REQUIRED WORK
Retype the listing from the line containing "Count the number of slices in the pie." through its end, leaving the pictures out.

EXTRACTED DATA
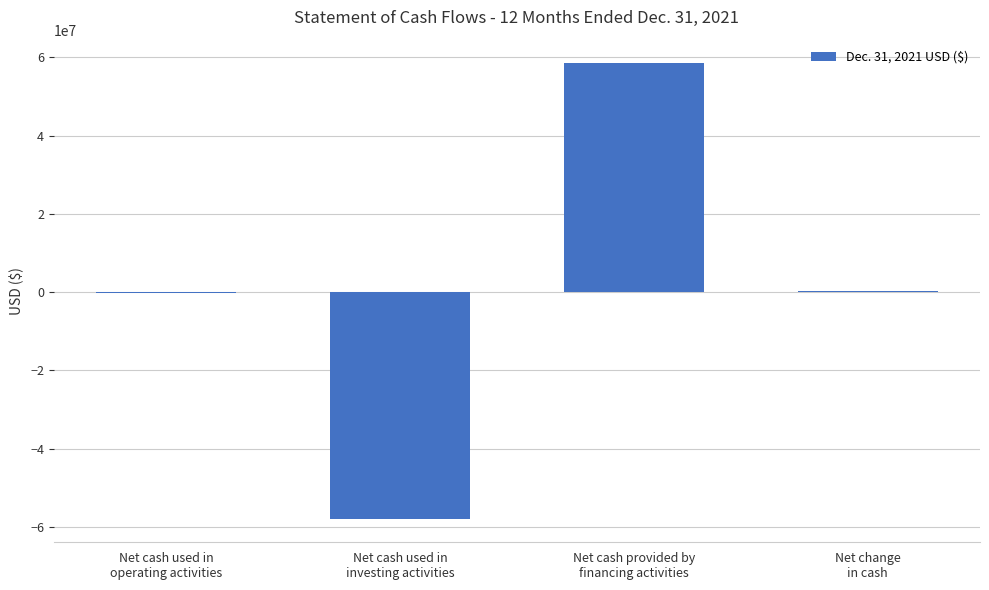

What is the sum of all values?

673704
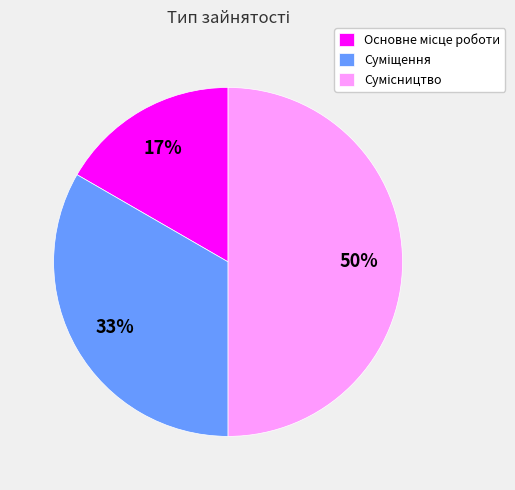

Count the number of slices in the pie.

3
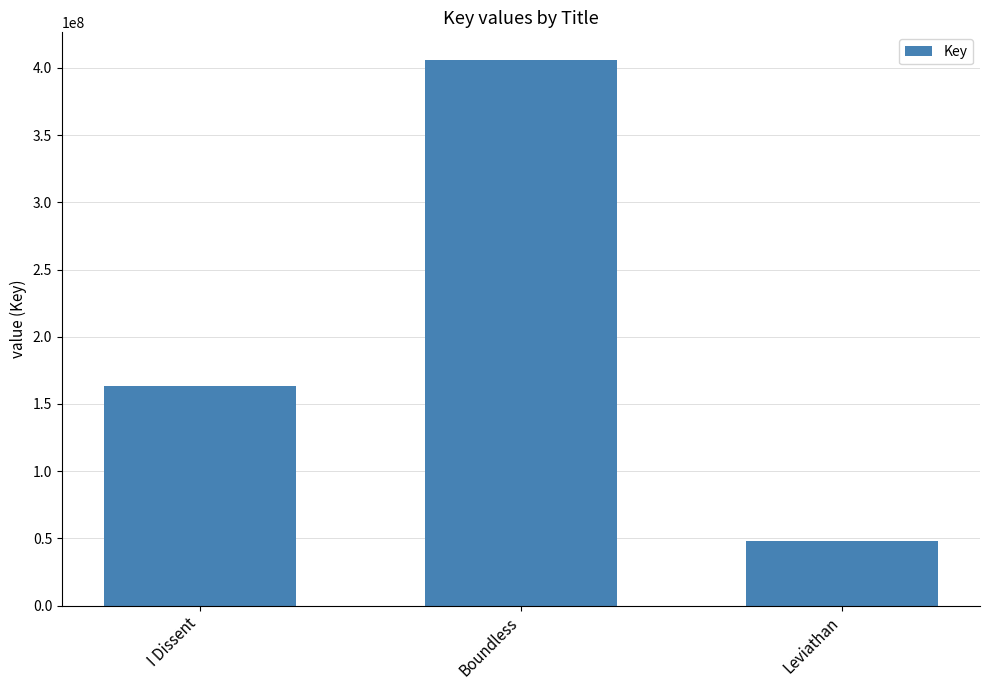

What is the approximate value at Leviathan, to the nearest 10?

47860100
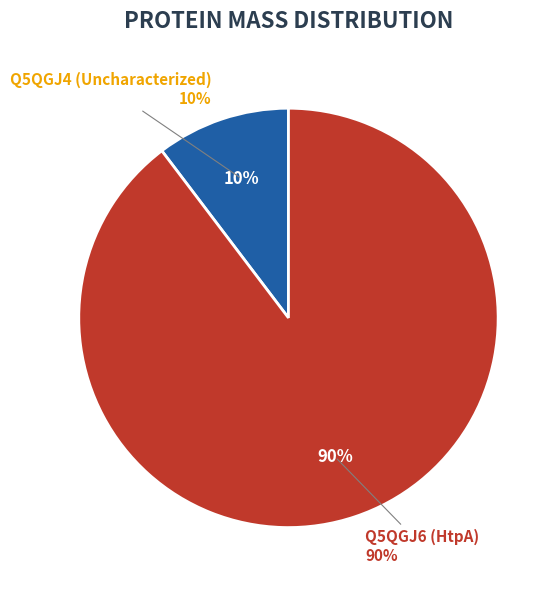

Combined, do Q5QGJ6 (HtpA) and Q5QGJ4 (Uncharacterized) account for over 50%?

Yes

RESULT OF THIS EXERCISE
Count the number of slices in the pie.

3

What is the approximate value at Leviathan, to the nearest 10?

47860100

Combined, do Q5QGJ6 (HtpA) and Q5QGJ4 (Uncharacterized) account for over 50%?

Yes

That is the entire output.